To use the workflow package you will need (assuming you also have NSX, vShield Endpoint and some third party integration already set up):

- vCO 5.5.2
- the NSX plugin for vCO (installed and configured)
- the REST plugin with your NSX manager added as a REST host
- vCenter plugin configured

The workflow package includes a good number of "helper" workflows which you will not need to run directly.  The master workflow is in the root folder Security Reaction and is named "Set up VM Forensics RUN THIS" (just in case you had any doubt as to which one to run).

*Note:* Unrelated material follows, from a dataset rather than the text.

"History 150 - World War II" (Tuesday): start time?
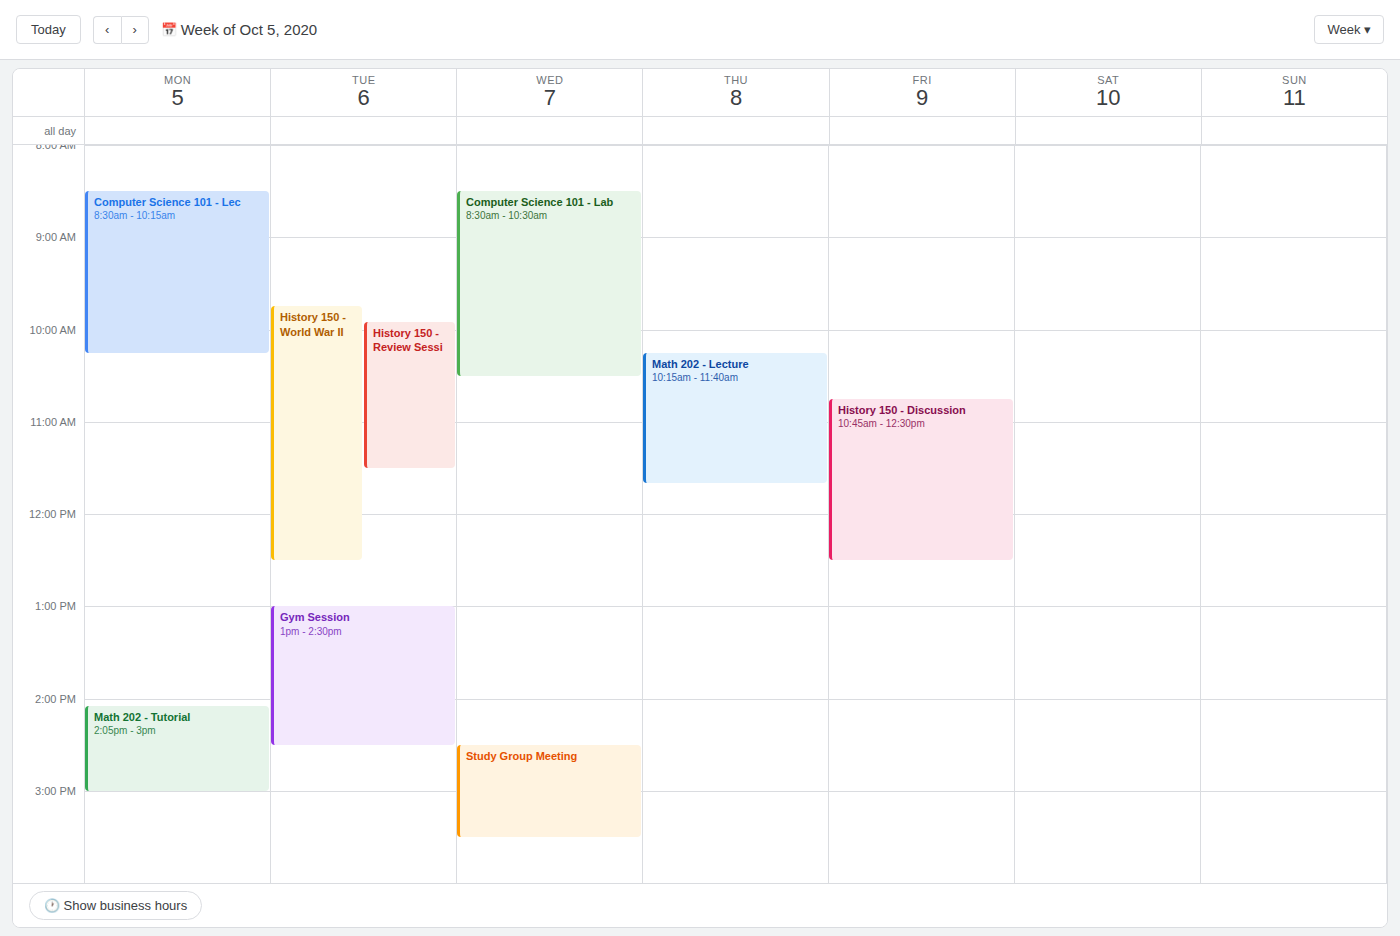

The Security Reaction Master Workflow

Running the master workflow will prompt you for three items -

  - The NSX Security Group to monitor.  This is why the NSX plugin is required, so that you can browse the vCO managed objects and locate the desired Security Group.
  - A time to sleep in seconds.  The master workflow will run continuously until manually stopped and will use a REST call to NSX to get the current membership for the Security Group.  We have no recommendation on this poll time, although in testing we used 5-10 seconds.  It would have been better to use some external event to kick off the vCO workflow but we could not find a way to do this from NSX.  It may be possible to do via the partner solution, but we wanted this workflow package to be "partner neutral."
 - Destination IPv4 address.  This is the destination for the RSPAN (or vSpan session in vSphere API terms).  The vSpan session is created with some defaults (for example sampling rate, normal traffic allowed, etc).  If you want to change any of those properties, you will need to modify the Helper workflow named "Configure encapRemoteMirrorSource vSpan Session on DVS" (modify the "Create Port Mirror" script task).

Also note that this workflow doesn't support VMs with multiple vNICs - specifically, it will only create an RSPAN that includes the first vNIC found on a VM.  You can modify the Helper workflow "Implement Forensics" and adjust the script task "Prep for Mirror Creation" so that the additional NICs (if any) are added to the sourcePorts array.  It's something we intended to fix but forgot about until after our final testing and video production - so as they say in the textbooks "this is left as an exercise for the reader."

Of course, there are many other actions that can be taken besides setting up an RSPAN and getting a snapshot.  This solution can be extended to practically any task required during such an event such as creating a ticket in your service desk software, spinning up additional workloads to replace the compromised VM, sending emails, guest OS file system operations... all of these and more can be accomplished using vCO in conjunction with NSX.

Hadar Freehling - @dfudsecurity - is a Security and Compliance Systems Engineer Specialist with VMware and jointly contributed to this solution and blog post.